**Source text**
Just over two weeks before a retribution-loaded Donald Trump roars back into the White House, Hollywood is more bone-tired than chastened with anything contentious.
With a calm of sorts before the January 20 storm, mild cheek-pinching like your Great Aunt used to do at family weddings is much more in fashion in the early days of 2025 than the controversy courting that has been the cultural couture of the town for the past decade. Shivering already from the chill blowing over studio, streamers and tech boys HQs, everyone from the C-suites to the crisis PR dens to on-set craft services wants to keep their heads down.
Hell, even Sebastian Stan, who played a younger Trump in the lawsuit-threatened The Apprentice, didn’t directly mention the former Celebrity Apprentice host and soon-to-be-two-time POTUS in his speech for his A Different Man win tonight.

**Exercise tasks**
1. In the article about Hollywood's mood before Trump's return, what role did Sebastian Stan play in The Apprentice?
2. Resume the article about Hollywood's mood ahead of Trump's return, starting after its last sentence.

**Supplied data**

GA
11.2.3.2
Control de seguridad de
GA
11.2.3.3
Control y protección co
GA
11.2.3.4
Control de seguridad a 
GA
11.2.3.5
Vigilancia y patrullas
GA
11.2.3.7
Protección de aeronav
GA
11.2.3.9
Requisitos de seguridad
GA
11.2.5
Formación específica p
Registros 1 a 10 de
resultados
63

**Numbered answers**
1. He played a younger Trump.

2.
For the Globes, that burden means — even with a Praetorian Guard of law enforcement outside the Beverly Hilton today protecting the attendees and the ceremony — it’s still hard to be the most topical and freewheelin’ of awards shows if you won’t throw a corkscrew punch at the elephants in the room.
As Glaser herself said tonight halfway through the 2025 Golden Globes, “You lose some, you win some.” Or maybe as The Penguin star and Golden Globe winner Colin Farrell declared: “Guess it’s prosthetics from here on out.”
Raise a glass to both sentiments, because the Golden Globes show we used to love to hate is truly gone. Long live the Golden Globes.